How to Create an Appendix for a Dissertation
Creating Appendices, Tables of Contents, Abbreviation Lists, and Glossaries as Necessary Points
The question of whether a paper needs to have all or some of these elements can depend to a large extent on the subject or topic you are writing about and the rules prescribed by your college or university. Therefore, it is essential to check any guide or handbook issued by your institution.
When it comes to creating one or more appendix, you should keep these three critical things in mind:
- These parts are not usually marked.
- You should not use appendices as a way of getting the stipulated word count, e.g., for “reducing” the number of words in the main body. (Where something is sufficiently important, it should be included in the body text.)
- You should use appendices only when you need to include data that is useful to a research project or study, but not entirely essential.
Therefore, for instance, where you have used a survey questionnaire as a methodology or means of collecting primary research data, the questionnaire results should be analyzed in one or more of the body paragraphs of your paper and a blank questionnaire added as an appendix. Likewise, if the work you are doing concerns the American Constitution and the manner in which “freedom of speech” is an absolute right, you could discuss this matter in one (or more) of the body paragraphs and add an appendix containing a full copy (or a copy of the relevant parts) of the US Constitution.
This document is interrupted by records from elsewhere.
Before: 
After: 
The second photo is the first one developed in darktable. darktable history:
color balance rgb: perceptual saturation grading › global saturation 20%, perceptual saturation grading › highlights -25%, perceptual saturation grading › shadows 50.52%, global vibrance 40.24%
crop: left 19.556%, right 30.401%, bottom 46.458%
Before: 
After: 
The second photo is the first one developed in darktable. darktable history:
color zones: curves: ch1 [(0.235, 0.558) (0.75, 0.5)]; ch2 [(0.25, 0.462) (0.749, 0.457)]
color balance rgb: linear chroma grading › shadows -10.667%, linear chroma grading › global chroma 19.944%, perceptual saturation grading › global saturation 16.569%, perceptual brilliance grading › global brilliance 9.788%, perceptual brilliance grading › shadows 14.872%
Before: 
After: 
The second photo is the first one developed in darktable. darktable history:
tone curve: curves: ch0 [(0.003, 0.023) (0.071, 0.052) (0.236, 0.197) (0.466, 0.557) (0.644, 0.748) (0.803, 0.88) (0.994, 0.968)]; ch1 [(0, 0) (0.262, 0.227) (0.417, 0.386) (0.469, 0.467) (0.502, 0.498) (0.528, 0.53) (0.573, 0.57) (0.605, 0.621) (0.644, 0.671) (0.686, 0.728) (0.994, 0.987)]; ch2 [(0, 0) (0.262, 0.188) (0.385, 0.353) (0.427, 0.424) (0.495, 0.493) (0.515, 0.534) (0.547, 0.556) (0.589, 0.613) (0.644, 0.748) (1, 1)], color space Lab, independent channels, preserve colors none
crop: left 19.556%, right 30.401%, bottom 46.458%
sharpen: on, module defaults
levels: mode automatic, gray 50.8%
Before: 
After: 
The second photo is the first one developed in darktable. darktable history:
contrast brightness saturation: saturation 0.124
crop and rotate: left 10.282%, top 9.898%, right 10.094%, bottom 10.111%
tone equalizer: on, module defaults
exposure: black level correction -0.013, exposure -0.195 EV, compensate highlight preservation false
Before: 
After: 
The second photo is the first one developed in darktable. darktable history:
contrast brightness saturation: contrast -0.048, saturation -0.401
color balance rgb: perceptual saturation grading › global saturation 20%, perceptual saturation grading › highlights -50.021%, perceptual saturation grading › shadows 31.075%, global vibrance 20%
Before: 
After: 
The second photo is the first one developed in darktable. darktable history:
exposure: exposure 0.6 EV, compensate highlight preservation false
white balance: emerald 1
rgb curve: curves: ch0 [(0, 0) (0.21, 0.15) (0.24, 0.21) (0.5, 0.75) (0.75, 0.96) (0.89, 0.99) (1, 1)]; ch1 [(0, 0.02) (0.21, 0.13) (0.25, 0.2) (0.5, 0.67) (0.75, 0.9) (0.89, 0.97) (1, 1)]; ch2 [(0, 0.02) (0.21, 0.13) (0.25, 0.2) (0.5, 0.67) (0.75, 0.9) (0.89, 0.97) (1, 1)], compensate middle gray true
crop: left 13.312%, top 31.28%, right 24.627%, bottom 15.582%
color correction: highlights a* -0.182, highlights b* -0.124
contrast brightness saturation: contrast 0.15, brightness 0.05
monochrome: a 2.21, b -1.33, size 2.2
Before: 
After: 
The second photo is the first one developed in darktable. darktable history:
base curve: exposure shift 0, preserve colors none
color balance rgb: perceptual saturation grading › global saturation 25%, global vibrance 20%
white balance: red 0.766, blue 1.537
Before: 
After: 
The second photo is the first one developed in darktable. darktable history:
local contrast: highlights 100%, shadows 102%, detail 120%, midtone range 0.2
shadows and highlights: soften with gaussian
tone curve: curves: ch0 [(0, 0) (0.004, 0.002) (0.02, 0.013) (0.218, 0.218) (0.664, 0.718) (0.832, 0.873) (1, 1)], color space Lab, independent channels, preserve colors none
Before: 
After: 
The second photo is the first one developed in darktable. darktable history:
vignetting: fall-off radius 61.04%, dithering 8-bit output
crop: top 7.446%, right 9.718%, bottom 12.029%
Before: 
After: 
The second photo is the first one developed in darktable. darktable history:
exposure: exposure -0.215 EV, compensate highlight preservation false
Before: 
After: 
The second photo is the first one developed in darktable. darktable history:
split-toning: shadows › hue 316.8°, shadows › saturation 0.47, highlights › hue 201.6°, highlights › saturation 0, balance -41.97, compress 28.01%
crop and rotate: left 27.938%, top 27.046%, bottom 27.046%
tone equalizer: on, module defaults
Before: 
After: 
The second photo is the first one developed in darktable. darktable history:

The terms “appendix” and “appendices” are respectively the singular and plural versions of the same word. So, following from this, each appendix should be titled, for example, Appendix A, Appendix B, etc., and the entire section (where there is more than one appendix) should be given the title “Appendices.” In the event there is only a single document to be appended, just use the title “Appendix.”
Creating Tables of Content (ToC)
The easiest way to create this part of a dissertation is to use the table of contents feature in Microsoft Word (or whatever word processing system you use). If it is your first time using this feature, there is an in-built help tool you can use to learn about it. Take a few minutes to familiarize yourself with the steps and this should save you a lot of time later on because you will know what mistakes to avoid.
In the case, you choose not to use an automated tool but to create your contents table manually, bear in mind that your list will have to be formatted in a consistent and clear way. Furthermore, you may have to update the page numbering at frequent intervals and especially when you are proofreading, editing, and polishing your final paper.
Do your best to avoid creating tables of content that are excessively long. For instance, it is not necessary for a dissertation with 15,000 words to have a ToC that is four pages long. Try to avoid creating too many sub-sections that are only a sentence long. In most cases, two levels of sub-sections are sufficient for a dissertation e.g. Sections 2, 2.1, and 2.1.1. And, even so, you should carefully consider if just one level is enough.
Creating Lists of Abbreviated Words (Abbreviations)
The line between an excessive amount of abbreviations in a dissertation and not enough is quite a fine one. An abbreviated version of an entity’s name or the acronym should only be used where a term appears repeatedly throughout a text. Where an entity or organization is mentioned only once, it is not necessary to provide an abbreviated version. Equally, so, if it is mentioned numerous times per page, it is useful to abbreviate it since this helps with the flow and it can help you manage the word count requirement.
However, here are some points you need to be aware of:
- Firstly, it is necessary to spell out the abbreviation or acronym in the body of the text the first time you use it e.g. “The North Atlantic Treaty Organization (NATO) has announced a change in military policy that is likely to affect all member nations.” (NATO 2010). After this first use, you need only use the abbreviated version – e.g., NATO – and there is no need to place it within brackets.
- If an abbreviation or acronym has not been used for a while within a text, it is possible that readers may not remember its meaning so it can help to use it again to remind them. Therefore, good writing practice implies an abbreviation should be “reintroduced” the first time it is used in each new chapter or at least at intervals of a few thousand words.
- It is also worth remembering that an excessive use of acronyms in any one sentence can frustrate and exhaust the reader, some or all of whom may be marking your paper! While the following sentence is fictitious, it stresses this point. “News reports from CNBC, CNN, and the BBC indicate that NATO has informed the UK and USA of the presence of WMDs in a number of non-NATO member countries.” This would be better written as, “CNBC, CNN, and the BBC report that NATO has informed Britain and America of the presence of weapons of mass destruction in a number of countries outside the alliance.”
It is more usual to find lists of acronyms and abbreviated words in papers of a scientific nature e.g. biology, chemistry, and engineering dissertations. They are much rarer in subjects related to English, history, politics, religious studies, and the like. If you are in any doubt, consult your tutor or course supervisor.
Glossaries are not needed in dissertations for undergraduate or for Master’s level. Rather, these papers might include short definitions of unusual or highly technical words, terms, and phrases.